» **Work item**: Continue the story of the bronze casket, starting right after its last sentence.
--- Extract provided Enclosed Below ---
THE STORY OF THE BRONZE CASKET
Rarely has a piece of funereal furniture caused more
controversy than in the remarkable journey of a particular bronze casket.
My education in caskets began at an early age. There are all
sorts today, and even in days of yore when there weren’t all sorts, there were
choices. At the time my father owned his funeral home there were obvious
differences between a coffin and a casket; a coffin was made solely of wood and
shaped similarly to the human body, narrowing at the head and feet. A casket is
rectangular, the same width from top to bottom. Generally padded and lined,
they’re lowered into the ground after the grave has been lined with a vault.
The biggest difference between a casket and a coffin is that the casket opens
at the top so the head and shoulders of the deceased may be viewed. Though the
least expensive casket was constructed of plywood and covered in a felt-like
cloth, caskets were usually forged of various metals. The most expensive casket
was bronze.
--- End of Enclosed Extract provided ---
--- Extracted data Enclosed Below ---
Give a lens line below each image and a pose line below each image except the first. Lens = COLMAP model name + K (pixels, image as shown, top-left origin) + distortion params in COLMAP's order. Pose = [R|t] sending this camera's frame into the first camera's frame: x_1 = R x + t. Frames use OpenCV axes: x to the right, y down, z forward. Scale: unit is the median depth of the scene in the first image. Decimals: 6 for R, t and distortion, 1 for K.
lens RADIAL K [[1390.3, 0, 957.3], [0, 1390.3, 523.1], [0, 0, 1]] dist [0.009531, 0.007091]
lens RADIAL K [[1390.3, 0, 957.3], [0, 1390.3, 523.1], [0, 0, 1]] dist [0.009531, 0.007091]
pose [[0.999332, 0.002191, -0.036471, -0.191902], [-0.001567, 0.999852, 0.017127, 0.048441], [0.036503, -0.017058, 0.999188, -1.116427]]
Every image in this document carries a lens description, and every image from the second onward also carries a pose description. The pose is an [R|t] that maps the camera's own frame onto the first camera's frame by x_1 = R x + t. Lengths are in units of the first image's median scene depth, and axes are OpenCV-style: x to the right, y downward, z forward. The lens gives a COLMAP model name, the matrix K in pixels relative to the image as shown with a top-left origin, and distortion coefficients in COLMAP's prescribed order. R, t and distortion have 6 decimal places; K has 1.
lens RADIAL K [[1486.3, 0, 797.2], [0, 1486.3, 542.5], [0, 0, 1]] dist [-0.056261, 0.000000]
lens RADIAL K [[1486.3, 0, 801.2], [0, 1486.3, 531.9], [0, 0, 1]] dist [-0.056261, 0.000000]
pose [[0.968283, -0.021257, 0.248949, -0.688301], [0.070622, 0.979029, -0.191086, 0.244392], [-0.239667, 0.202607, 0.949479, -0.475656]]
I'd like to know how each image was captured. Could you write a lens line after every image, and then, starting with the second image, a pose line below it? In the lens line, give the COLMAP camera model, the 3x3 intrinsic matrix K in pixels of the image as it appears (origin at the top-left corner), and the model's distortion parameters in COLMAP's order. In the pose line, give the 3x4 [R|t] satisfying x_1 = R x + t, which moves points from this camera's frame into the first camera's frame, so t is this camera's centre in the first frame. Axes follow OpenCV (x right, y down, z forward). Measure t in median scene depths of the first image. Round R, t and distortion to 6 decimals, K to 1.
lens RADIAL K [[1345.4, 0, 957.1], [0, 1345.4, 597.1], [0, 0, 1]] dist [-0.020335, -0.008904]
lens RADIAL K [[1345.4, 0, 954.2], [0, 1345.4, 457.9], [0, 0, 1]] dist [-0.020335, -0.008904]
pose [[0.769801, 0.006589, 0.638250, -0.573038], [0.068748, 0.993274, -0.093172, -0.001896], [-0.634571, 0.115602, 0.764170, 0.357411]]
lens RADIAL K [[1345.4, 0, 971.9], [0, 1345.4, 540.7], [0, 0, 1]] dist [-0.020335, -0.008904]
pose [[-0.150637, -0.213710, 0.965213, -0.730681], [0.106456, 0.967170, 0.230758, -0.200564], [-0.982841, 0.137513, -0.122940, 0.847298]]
--- End of Enclosed Extracted data ---
» **Task response**:
The story begins with an undertaker who became greedy.
Vernon O’Neal received a phone call one November afternoon
in 1963. A man’s voice on the other end requested the O’Neal Funeral Home’s
best casket for immediate delivery to Parkland Memorial Hospital. Vernon chose
a solid bronze casket with a white satin lining. It weighed over 400 pounds
when empty and came with a hefty price tag as well - $3,995.00. In 2012, that
translates to roughly $30,000.
Vernon waited for his colleagues to return from a lunch
break and subsequently set out, unknowingly, to President Kennedy’s tragic
emergency room scene. After a brief moment of recovery from witnessing the
results of the bullet that shattered President Kennedy’s skull, he quickly set
to work alongside several emergency room nurses to protect the expensive
casket. They used a plastic mattress covering to line the inside and wrapped
the President’s head in several bed sheets and another around his body.
A kafuffle and swearing match developed in the hallway of
the hospital between the Secret Service and the authorities in Dallas who
insisted that they had legal rights to perform the autopsy. The Secret Service,
on a mission to take the President’s body back to Washington, forced their way
past the Dallas medical examiner, police and justice of the peace. The
President’s bronze casket was loaded onto Air Force One at Love Field and
finally arrived in Washington, D.C.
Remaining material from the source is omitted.